» EXERCISE
Find the line containing "12: (777, 337, 9.68)" in the records below. Copy exactly that line and each one after it, ending at the line containing "23: (952, 444, 7.00)", and nothing more.

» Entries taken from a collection
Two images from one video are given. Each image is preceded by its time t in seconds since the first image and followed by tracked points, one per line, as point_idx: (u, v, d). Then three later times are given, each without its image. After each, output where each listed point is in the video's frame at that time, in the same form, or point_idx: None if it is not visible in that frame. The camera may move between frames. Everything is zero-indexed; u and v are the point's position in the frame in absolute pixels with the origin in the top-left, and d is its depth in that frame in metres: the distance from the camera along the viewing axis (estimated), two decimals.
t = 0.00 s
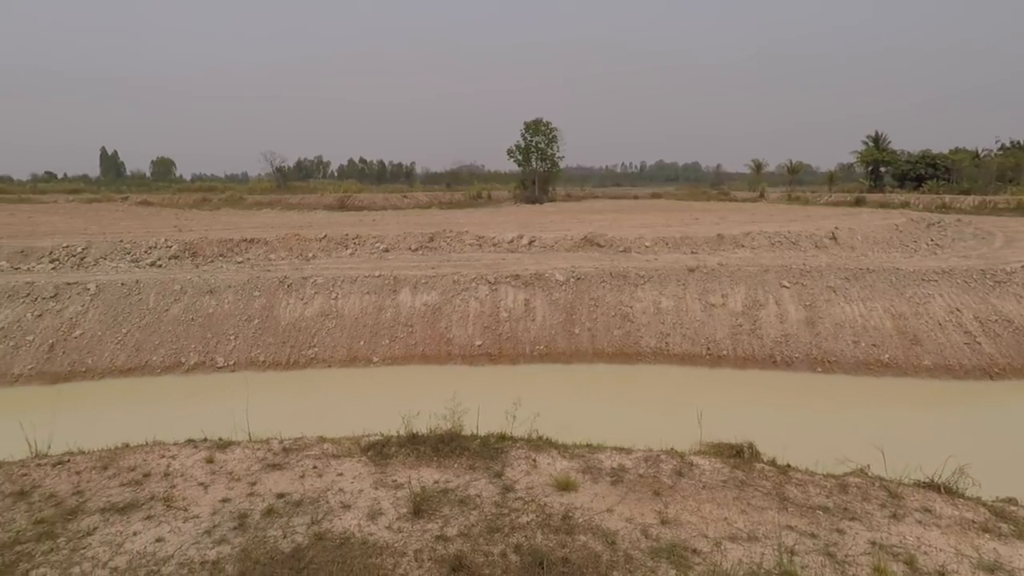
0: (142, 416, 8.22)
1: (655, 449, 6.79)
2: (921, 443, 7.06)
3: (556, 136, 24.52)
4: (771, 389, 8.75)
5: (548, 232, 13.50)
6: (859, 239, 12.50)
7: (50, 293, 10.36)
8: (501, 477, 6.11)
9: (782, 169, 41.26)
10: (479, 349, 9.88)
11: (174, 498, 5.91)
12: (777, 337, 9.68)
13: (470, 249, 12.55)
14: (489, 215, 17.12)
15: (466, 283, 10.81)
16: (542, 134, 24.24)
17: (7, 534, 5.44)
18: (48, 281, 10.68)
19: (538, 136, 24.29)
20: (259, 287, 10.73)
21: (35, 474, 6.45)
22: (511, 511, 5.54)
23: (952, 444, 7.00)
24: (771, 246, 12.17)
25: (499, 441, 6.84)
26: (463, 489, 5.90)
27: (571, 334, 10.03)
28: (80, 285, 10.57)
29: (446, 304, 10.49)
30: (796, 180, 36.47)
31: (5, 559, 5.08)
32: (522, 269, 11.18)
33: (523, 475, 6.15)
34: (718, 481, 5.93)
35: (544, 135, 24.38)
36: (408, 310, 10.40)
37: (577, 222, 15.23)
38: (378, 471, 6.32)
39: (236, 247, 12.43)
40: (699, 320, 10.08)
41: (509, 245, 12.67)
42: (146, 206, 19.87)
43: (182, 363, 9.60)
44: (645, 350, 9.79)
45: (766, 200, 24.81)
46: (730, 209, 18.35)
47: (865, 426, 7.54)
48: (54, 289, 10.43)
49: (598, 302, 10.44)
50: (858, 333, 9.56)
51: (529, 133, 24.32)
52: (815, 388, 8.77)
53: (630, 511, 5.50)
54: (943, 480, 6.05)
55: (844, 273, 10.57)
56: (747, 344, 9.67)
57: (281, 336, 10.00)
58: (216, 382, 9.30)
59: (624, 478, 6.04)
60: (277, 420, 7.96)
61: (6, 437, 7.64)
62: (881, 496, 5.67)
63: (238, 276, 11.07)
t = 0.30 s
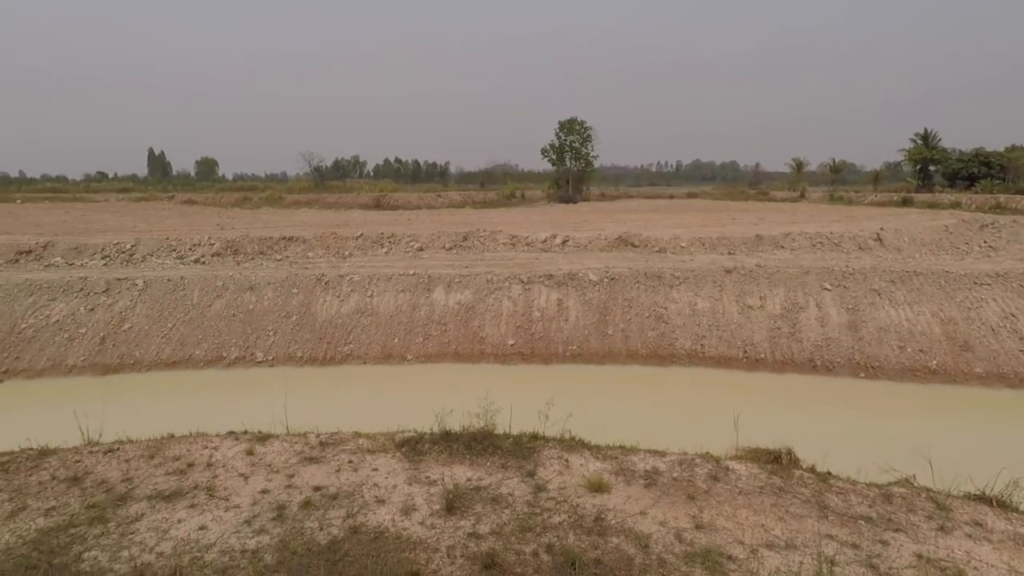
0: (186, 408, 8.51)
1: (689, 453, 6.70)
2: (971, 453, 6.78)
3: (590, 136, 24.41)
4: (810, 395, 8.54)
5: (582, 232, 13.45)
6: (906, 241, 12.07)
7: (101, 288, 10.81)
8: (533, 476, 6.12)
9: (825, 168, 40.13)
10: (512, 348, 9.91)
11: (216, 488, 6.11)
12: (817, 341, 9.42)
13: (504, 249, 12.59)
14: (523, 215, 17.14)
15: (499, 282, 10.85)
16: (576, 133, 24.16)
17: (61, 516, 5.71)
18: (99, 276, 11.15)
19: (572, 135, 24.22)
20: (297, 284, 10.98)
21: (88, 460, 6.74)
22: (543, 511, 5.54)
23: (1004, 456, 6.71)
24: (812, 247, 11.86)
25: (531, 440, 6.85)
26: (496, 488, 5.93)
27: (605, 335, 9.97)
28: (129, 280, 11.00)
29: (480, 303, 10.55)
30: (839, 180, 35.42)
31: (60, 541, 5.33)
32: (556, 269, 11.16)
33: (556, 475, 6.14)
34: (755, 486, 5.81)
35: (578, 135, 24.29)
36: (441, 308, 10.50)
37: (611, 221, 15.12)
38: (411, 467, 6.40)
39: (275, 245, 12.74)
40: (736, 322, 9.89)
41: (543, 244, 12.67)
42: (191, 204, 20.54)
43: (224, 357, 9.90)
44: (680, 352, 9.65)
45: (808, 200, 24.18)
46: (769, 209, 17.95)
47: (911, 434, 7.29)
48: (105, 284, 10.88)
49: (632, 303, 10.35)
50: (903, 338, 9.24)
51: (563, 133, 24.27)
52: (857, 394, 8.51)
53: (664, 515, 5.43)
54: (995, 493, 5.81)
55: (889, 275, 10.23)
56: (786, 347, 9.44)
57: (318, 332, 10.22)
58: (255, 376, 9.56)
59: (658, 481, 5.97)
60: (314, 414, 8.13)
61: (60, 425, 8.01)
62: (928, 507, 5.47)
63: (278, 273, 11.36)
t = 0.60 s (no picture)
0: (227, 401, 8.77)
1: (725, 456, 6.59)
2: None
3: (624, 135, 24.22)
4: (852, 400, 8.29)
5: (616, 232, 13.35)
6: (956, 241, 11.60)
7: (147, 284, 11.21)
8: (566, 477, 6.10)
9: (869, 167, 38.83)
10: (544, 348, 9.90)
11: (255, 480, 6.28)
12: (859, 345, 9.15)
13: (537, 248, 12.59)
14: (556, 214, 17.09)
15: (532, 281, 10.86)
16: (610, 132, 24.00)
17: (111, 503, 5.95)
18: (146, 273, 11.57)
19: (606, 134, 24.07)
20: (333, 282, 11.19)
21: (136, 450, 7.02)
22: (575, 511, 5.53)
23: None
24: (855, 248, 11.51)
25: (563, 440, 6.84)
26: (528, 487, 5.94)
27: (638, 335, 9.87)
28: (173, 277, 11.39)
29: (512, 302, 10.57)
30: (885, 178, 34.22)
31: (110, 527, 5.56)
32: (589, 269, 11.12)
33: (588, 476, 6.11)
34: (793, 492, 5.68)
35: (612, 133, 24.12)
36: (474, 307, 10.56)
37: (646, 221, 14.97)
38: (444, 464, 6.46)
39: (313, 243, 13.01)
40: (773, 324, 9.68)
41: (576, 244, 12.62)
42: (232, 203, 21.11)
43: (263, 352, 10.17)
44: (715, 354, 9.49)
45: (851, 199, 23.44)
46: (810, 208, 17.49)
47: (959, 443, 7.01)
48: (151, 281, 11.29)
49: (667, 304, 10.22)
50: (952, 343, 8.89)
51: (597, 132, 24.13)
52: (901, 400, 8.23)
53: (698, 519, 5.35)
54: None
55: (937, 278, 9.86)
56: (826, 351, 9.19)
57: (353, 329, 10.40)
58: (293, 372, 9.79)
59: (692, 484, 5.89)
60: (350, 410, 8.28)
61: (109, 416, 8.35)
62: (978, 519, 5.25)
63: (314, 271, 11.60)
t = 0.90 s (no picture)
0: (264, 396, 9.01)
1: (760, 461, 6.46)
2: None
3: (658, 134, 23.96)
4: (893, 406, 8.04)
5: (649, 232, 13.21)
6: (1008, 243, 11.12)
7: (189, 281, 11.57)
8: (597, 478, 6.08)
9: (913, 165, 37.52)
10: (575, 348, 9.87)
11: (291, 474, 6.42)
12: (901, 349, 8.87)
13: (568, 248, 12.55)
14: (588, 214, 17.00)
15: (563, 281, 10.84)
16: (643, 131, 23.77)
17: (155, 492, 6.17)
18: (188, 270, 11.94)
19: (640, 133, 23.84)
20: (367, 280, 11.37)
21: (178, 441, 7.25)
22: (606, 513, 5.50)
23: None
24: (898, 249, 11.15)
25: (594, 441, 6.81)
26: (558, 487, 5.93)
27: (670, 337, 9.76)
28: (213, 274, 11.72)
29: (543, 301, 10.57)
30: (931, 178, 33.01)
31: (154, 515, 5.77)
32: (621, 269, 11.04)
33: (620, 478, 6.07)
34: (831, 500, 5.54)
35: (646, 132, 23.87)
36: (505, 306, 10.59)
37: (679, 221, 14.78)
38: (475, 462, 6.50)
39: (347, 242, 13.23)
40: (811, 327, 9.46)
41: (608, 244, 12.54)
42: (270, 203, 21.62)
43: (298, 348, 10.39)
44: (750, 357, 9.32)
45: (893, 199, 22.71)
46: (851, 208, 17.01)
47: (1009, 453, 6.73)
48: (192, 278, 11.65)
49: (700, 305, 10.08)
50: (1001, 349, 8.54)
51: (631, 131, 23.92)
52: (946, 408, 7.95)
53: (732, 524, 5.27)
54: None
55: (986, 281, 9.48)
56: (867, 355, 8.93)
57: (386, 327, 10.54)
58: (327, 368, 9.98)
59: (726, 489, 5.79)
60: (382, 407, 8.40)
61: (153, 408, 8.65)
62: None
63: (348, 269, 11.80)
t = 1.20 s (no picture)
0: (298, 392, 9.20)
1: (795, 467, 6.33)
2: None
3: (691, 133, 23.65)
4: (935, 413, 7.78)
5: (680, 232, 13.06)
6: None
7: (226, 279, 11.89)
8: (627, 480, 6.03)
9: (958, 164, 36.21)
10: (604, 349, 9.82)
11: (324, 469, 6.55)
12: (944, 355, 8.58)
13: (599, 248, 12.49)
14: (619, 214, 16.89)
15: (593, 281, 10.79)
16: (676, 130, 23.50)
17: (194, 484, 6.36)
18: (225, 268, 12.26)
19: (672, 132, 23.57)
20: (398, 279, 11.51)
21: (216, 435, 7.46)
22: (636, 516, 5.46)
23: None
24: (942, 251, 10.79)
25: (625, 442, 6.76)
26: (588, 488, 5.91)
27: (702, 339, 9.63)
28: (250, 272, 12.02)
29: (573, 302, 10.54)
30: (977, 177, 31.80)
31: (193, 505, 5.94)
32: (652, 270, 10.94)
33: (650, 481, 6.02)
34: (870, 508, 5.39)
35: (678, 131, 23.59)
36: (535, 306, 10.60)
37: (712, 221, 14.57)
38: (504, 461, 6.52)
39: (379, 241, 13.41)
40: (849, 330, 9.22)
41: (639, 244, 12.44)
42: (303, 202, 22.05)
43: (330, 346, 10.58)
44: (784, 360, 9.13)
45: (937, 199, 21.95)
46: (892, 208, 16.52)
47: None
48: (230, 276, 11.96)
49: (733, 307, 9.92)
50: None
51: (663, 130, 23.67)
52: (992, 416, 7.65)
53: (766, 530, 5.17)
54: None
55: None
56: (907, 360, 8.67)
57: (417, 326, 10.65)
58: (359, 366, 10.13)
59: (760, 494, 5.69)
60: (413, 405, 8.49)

» SOLUTION TO THE EXERCISE
12: (777, 337, 9.68)
13: (470, 249, 12.55)
14: (489, 215, 17.12)
15: (466, 283, 10.81)
16: (542, 134, 24.24)
17: (7, 534, 5.44)
18: (48, 281, 10.68)
19: (538, 136, 24.29)
20: (259, 287, 10.73)
21: (35, 474, 6.45)
22: (511, 511, 5.54)
23: (952, 444, 7.00)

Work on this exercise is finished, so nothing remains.